■ **Given records**:

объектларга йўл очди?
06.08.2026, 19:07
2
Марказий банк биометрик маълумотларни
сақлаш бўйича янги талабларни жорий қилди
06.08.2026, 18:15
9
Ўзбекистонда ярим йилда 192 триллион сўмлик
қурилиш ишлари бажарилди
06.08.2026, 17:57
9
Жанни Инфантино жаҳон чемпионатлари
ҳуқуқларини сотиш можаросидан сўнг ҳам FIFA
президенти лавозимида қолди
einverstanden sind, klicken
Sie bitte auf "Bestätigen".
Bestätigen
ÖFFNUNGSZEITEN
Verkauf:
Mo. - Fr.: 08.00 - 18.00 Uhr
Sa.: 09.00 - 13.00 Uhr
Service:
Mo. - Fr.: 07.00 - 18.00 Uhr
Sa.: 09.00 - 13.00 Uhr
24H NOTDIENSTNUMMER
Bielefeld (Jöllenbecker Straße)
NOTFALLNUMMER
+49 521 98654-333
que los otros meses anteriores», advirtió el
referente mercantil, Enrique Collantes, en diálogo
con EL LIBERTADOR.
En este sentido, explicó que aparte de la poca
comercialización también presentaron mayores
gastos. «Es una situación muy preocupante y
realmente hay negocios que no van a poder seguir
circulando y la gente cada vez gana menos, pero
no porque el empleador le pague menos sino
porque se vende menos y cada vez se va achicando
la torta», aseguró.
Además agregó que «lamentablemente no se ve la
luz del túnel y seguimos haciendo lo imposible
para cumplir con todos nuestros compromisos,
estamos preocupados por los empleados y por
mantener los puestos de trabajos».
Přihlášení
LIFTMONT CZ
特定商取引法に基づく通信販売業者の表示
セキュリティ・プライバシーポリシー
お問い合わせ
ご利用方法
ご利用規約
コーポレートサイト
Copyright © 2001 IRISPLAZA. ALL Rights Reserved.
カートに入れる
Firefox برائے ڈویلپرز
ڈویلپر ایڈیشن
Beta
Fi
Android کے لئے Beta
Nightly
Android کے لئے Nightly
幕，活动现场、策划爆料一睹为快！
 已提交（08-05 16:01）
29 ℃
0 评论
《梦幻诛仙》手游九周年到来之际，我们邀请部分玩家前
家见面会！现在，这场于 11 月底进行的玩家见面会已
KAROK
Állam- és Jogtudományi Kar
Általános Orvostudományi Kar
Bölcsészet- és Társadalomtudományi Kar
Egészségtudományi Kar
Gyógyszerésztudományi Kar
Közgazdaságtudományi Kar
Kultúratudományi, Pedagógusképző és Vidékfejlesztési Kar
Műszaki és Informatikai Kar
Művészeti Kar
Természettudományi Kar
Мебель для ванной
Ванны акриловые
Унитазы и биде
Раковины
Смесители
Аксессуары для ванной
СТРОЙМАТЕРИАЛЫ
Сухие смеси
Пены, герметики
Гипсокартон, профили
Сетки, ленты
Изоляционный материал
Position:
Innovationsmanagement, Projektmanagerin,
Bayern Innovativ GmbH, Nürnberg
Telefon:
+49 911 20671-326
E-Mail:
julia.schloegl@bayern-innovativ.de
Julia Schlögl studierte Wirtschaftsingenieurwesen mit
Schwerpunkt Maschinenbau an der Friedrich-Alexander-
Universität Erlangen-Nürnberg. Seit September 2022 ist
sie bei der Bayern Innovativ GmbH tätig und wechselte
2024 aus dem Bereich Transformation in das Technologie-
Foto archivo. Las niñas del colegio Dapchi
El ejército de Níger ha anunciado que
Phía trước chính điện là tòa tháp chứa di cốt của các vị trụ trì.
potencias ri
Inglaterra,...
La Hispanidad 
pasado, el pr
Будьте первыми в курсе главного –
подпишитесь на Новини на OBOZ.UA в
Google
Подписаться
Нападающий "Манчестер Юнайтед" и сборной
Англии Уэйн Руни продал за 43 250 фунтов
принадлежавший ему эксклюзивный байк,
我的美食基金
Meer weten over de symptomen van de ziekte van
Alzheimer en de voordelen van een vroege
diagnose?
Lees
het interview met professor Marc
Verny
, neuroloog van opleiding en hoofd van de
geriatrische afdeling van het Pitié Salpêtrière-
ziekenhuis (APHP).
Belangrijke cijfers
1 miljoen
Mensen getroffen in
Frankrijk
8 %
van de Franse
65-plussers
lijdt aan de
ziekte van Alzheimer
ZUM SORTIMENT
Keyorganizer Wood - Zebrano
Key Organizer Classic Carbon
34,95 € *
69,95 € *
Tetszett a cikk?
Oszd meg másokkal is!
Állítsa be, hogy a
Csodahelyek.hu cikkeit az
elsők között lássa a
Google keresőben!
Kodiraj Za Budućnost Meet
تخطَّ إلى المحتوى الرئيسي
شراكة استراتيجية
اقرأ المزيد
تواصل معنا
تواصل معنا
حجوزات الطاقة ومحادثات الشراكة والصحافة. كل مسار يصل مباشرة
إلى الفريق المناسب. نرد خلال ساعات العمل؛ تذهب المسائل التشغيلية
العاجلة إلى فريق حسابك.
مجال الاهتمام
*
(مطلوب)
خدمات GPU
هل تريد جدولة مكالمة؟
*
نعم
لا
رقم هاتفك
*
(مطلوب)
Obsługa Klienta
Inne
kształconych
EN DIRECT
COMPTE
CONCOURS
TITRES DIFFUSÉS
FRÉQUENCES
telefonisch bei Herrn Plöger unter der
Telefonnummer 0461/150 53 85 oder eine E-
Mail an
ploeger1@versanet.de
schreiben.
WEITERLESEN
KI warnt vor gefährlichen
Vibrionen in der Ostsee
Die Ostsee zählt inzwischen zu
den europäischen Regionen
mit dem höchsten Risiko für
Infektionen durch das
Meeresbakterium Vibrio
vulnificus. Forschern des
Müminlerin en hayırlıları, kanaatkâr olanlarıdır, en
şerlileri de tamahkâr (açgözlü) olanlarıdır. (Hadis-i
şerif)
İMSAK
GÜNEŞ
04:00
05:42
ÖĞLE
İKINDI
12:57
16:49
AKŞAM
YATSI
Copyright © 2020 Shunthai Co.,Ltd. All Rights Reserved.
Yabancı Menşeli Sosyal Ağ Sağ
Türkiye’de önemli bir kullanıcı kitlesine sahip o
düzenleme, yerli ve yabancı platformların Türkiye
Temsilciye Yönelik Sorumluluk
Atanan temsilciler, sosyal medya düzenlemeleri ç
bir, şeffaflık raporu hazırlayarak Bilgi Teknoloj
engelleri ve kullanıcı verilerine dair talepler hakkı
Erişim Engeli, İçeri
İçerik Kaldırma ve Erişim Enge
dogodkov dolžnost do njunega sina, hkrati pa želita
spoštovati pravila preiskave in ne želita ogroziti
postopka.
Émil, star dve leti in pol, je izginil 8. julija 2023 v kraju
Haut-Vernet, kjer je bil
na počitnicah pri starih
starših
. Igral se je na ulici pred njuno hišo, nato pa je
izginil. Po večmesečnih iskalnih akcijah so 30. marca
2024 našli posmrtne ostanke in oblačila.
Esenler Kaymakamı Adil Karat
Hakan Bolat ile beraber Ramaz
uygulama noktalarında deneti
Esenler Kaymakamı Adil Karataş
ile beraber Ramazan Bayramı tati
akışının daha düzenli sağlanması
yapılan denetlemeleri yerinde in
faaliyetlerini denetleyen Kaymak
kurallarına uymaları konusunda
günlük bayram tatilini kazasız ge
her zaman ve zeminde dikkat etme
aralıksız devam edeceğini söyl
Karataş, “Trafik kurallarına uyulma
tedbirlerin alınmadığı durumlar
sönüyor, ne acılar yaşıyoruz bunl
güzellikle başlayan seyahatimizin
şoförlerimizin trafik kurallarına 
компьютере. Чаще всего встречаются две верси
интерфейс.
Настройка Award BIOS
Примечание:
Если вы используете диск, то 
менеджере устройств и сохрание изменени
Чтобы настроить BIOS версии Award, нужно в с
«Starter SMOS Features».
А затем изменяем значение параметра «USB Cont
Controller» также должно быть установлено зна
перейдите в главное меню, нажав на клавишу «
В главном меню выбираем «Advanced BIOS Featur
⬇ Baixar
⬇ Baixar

■ **The problem**: From the records above, transcribe without alteration every line from the one with "Mo. - Fr.: 08.00 - 18.00 Uhr" to the one with "El ejército de Níger ha anunciado que", inclusive.

■ **Reply to the task**:
Mo. - Fr.: 08.00 - 18.00 Uhr
Sa.: 09.00 - 13.00 Uhr
Service:
Mo. - Fr.: 07.00 - 18.00 Uhr
Sa.: 09.00 - 13.00 Uhr
24H NOTDIENSTNUMMER
Bielefeld (Jöllenbecker Straße)
NOTFALLNUMMER
+49 521 98654-333
que los otros meses anteriores», advirtió el
referente mercantil, Enrique Collantes, en diálogo
con EL LIBERTADOR.
En este sentido, explicó que aparte de la poca
comercialización también presentaron mayores
gastos. «Es una situación muy preocupante y
realmente hay negocios que no van a poder seguir
circulando y la gente cada vez gana menos, pero
no porque el empleador le pague menos sino
porque se vende menos y cada vez se va achicando
la torta», aseguró.
Además agregó que «lamentablemente no se ve la
luz del túnel y seguimos haciendo lo imposible
para cumplir con todos nuestros compromisos,
estamos preocupados por los empleados y por
mantener los puestos de trabajos».
Přihlášení
LIFTMONT CZ
特定商取引法に基づく通信販売業者の表示
セキュリティ・プライバシーポリシー
お問い合わせ
ご利用方法
ご利用規約
コーポレートサイト
Copyright © 2001 IRISPLAZA. ALL Rights Reserved.
カートに入れる
Firefox برائے ڈویلپرز
ڈویلپر ایڈیشن
Beta
Fi
Android کے لئے Beta
Nightly
Android کے لئے Nightly
幕，活动现场、策划爆料一睹为快！
 已提交（08-05 16:01）
29 ℃
0 评论
《梦幻诛仙》手游九周年到来之际，我们邀请部分玩家前
家见面会！现在，这场于 11 月底进行的玩家见面会已
KAROK
Állam- és Jogtudományi Kar
Általános Orvostudományi Kar
Bölcsészet- és Társadalomtudományi Kar
Egészségtudományi Kar
Gyógyszerésztudományi Kar
Közgazdaságtudományi Kar
Kultúratudományi, Pedagógusképző és Vidékfejlesztési Kar
Műszaki és Informatikai Kar
Művészeti Kar
Természettudományi Kar
Мебель для ванной
Ванны акриловые
Унитазы и биде
Раковины
Смесители
Аксессуары для ванной
СТРОЙМАТЕРИАЛЫ
Сухие смеси
Пены, герметики
Гипсокартон, профили
Сетки, ленты
Изоляционный материал
Position:
Innovationsmanagement, Projektmanagerin,
Bayern Innovativ GmbH, Nürnberg
Telefon:
+49 911 20671-326
E-Mail:
julia.schloegl@bayern-innovativ.de
Julia Schlögl studierte Wirtschaftsingenieurwesen mit
Schwerpunkt Maschinenbau an der Friedrich-Alexander-
Universität Erlangen-Nürnberg. Seit September 2022 ist
sie bei der Bayern Innovativ GmbH tätig und wechselte
2024 aus dem Bereich Transformation in das Technologie-
Foto archivo. Las niñas del colegio Dapchi
El ejército de Níger ha anunciado que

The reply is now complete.